Mark’s account of the disciples in the boat with Jesus on the stormy sea parallels another key biblical story — that of Jonah running away from God’s call to preach to the people of Ninevah. Recall that the way Jonah ends up being swallowed by a giant sea creature is that he is thrown overboard from a boat in stormy seas.
Jonah, too, attempted to force God’s hand not by his action but by his stubborn inaction. Which is a reminder that we, too, can attempt to force God’s hand by our resistance as well as by our unnecessary action.
What about you? Where do you find yourself in this story? What is the storm raging around you that causes you to think God is not acting sufficiently to rescue you or answer your prayers? What is it that you are resisting doing for the cause of Christ? Or what is it that you are attempting to force through with the belief that you are doing God a big favor?
We all have our blind spots and our human agendas. And it is human nature to be able to see these more clearly in others than in ourselves.
There’s a well-worn phrase we use in coaching writers. It’s not original with me, but I do quote it all the time. That advice, although a bit graphic in its expression, is this: “Murder your darlings.” What that means for writers like me is to remember that the lines and phrases we are most attached to often are the ones that are unnecessary and ought to be cut. We communicate best when we are not held captive by our pet words and phrases that we alone think are so beautiful.
That’s the kind of insight that’s needed when we ask how we’re attempting to force God’s hand too. We’ve got to be brutally honest with ourselves about why we’re doing — or not doing — what we are. It’s always easier to see the faults of others than to admit our own.
One last word, looking at the end of our story from Mark’s Gospel. After Jesus has calmed the storm, he asks the disciples: “Why are you afraid? Have you still no faith?”
Those are instructive questions for us today, as well. We must ask ourselves why we are afraid. And we must ask ourselves whether we have faith enough to believe that God is at work in the world even when we can’t see evidence of it.
Why are you afraid? What do you fear that God is not doing right for you?
The answers to these questions seldom come amid the turbulence of life’s storms but more often have been stored up on the journey leading to the storm. This is how it was with the disciples, who had been following and learning from Jesus and likely had more faith to draw upon than they realized.
This was my experience, too. What sustained me through three years of recovery and adjustment to my new normal was not just what I learned in the midst of the storm but the ability to draw upon all that I had stored away in the years prior.

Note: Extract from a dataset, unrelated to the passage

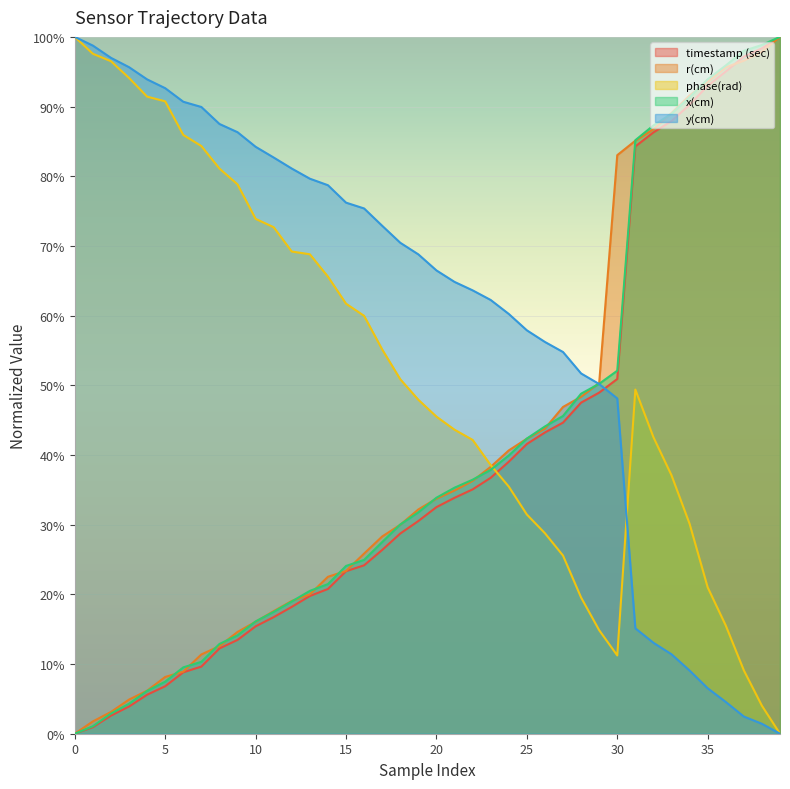

How many times do x(cm) and phase(rad) cross each other?

1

We are most prone to attempt to force God to work on our behalf when we have run out of spiritual resources to draw upon, when the well is dry and we are in a panic.
The lesson is much like the reality of Father’s Day — or Mothers Day or any single day that carries such weight of recognition. We do not honor fathers for what they do on this day alone; instead, we honor fathers for what they have done and who they have been every day leading up to this day.
The disciples were still learning this lesson as they journeyed with Jesus. And so are we. The more we learn, the more we grow, the more we come to understand that the words of Jesus to the raging sea are spoken to us as well: “Peace, be still.” Be. Still. … Find Peace.